Species of flowering plant

Heliopsis longipes is a rare species of flowering plant in the family Asteraceae. It has been found only in the states of Guanajuato, San Luis Potosí, Hidalgo, and Querétaro in north-central Mexico.

Locally called chilcuague, Azteca gold root, and many other names, it was considered powerful medicine for the prehispanic populations of México.

==Use and healing properties==
The root is chewed to numb the tongue and relieve pain in the teeth and throat. It has antibiotic properties (so it is traditionally used against throat infection, pharyngitis, tonsillitis, laryngitis, esophagitis, gingivitis and other infections even on the skin), it is also recognized as a powerful antifungal (traditionally used against athlete's foot, onychomycosis, dandruff and candidiasis or milkweed), is analgesic, antiseptic, anesthetic it is traditionally used in the painful dentition presented by babies helping to immediately eliminate the discomfort caused by the appearance of the first teeth).

It is also used as a condiment in foods and alcoholic beverages. It has depurative properties. Upon ingestion, it produces abundant secretions of bodily fluids such as saliva, sweat and urine due to its influence on the maxillary gland, which is why it was used by Chichimecas both as a condiment and as a natural medicine.
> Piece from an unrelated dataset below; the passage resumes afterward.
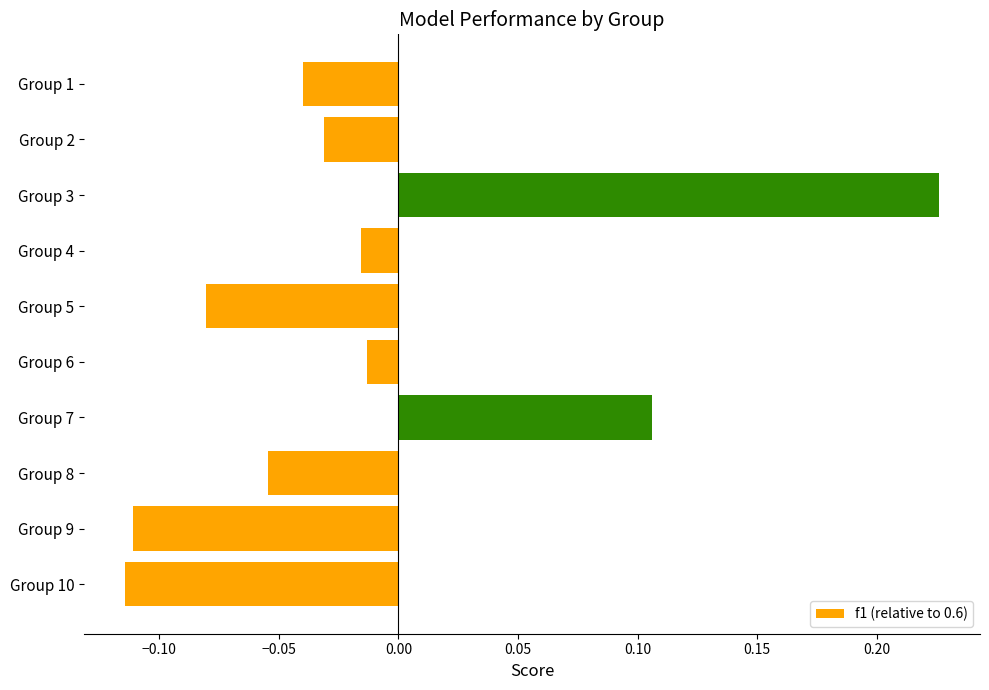

Is it true that the value at Group 5 is -0.0?

False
The word chilcuague has its origin in the Nahuatl because this plant was recognized as Chilcoatl (chil for spicy and coatl for the shape of its root that looks like a snake), in the markets it is also known with the following names: herb grindstone, chil cuas, chilcuan, chilcmecatl, Aztec root, gold root, chili de palo, palo de duende, among others. When chewing it has a sialogogous effect (stimulating the production of saliva), which in turn has several effects on the organism, among them those produced by the digestive enzymes present in saliva (amylase and lipase), buffering and neutralizing the pH of the stomach and the oral cavity, instantaneously controlling reflux, acidity and gastritis, and promoting the secretion of endorphins.